W późnych godzinach wieczornych dotarliśmy do Skopie – stolicy kraju. Oczywiście, nie mogliśmy sobie odpuścić wieczornego spaceru i tu zaskoczenie. W porównaniu do Tirany (stolicy Albanii), Prisztiny (stolicy Kosowa) i Podgoricy (stolicy Czarnogóry) - Skopie dało czadu! Ilość pomników, „zabytków”, a raczej budynków stylizowanych aby na takie wyglądały, fontann i innych ozdobników oszałamiała, zwłaszcza w nocnym podświetleniu. Już wiem dlaczego Skopie nazywane jest miastem kiczu, ale jest w tym jakiś urok i przynajmniej wiesz, że jesteś w dostojnej stolicy kraju. Szanuje za wysiłek :)

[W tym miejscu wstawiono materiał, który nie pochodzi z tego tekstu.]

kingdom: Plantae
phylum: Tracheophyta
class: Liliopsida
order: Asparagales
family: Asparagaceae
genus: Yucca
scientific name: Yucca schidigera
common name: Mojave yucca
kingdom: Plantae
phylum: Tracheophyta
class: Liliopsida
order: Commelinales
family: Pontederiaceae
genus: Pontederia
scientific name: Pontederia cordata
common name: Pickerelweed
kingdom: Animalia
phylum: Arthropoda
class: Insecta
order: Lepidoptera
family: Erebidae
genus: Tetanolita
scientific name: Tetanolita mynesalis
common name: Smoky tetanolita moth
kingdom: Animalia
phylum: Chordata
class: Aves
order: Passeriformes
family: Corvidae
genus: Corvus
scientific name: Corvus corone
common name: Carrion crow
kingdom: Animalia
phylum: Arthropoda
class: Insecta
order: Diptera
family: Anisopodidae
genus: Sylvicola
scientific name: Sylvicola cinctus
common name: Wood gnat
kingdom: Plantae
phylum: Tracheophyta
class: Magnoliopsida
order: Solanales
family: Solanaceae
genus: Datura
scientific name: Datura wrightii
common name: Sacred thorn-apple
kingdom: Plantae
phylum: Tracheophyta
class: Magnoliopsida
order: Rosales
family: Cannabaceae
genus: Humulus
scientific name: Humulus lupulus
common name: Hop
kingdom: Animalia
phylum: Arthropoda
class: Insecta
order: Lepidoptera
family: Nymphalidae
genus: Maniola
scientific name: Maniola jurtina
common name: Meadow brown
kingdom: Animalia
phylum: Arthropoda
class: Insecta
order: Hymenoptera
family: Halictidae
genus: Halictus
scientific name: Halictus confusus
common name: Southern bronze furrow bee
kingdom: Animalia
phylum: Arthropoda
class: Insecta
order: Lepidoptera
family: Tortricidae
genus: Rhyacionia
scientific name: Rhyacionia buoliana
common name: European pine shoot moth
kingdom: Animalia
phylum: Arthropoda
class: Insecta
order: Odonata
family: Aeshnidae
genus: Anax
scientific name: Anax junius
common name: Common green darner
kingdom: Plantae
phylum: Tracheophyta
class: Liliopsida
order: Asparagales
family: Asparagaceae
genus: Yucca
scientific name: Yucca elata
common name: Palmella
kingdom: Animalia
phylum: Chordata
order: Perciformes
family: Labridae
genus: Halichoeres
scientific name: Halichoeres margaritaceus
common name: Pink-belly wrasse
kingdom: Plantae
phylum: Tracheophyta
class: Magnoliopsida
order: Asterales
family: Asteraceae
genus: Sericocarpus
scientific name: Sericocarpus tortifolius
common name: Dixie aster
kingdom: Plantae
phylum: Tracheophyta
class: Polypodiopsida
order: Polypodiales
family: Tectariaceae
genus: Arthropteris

W Skopie warto przejść po kamiennym moście do muzłumańskiej części miasta – Csasiriji – najstarszej dzielnicy miasta. Dzielnica ta ma swój urok, egzotyczny charakter arabskiego świata, wypełnione gwarem, zapachem przypraw i nawoływań z dziesiątek meczetów. Warto spróbować tu lokalnych potraw, albo chociaż napić się świeżo wyciskanego soku od ulicznego sprzedawcy.
W niedalekiej odległości od stolicy znajduje się jedno z piękniejszych miejsc jakie widziałam podczas naszej bałkańskiej podróży – Kanion Matka. Dziesiątki wodospadów, kaskad, jaskinia, no i oczywiście sam kanion z krystaliczną wodą. W tym miejscu warto wybrać się na rejs stateczkiem po kanionie, koszt niewielki a radocha ogromna. Dla odważnych możliwa jest również kąpiel w lodowatej wodzie, a nawet byliśmy świadkami skoków z mostu. Podziwiam, bo ja po kilku sekundach straciłam czucie w stopach po samym moczeniu ich.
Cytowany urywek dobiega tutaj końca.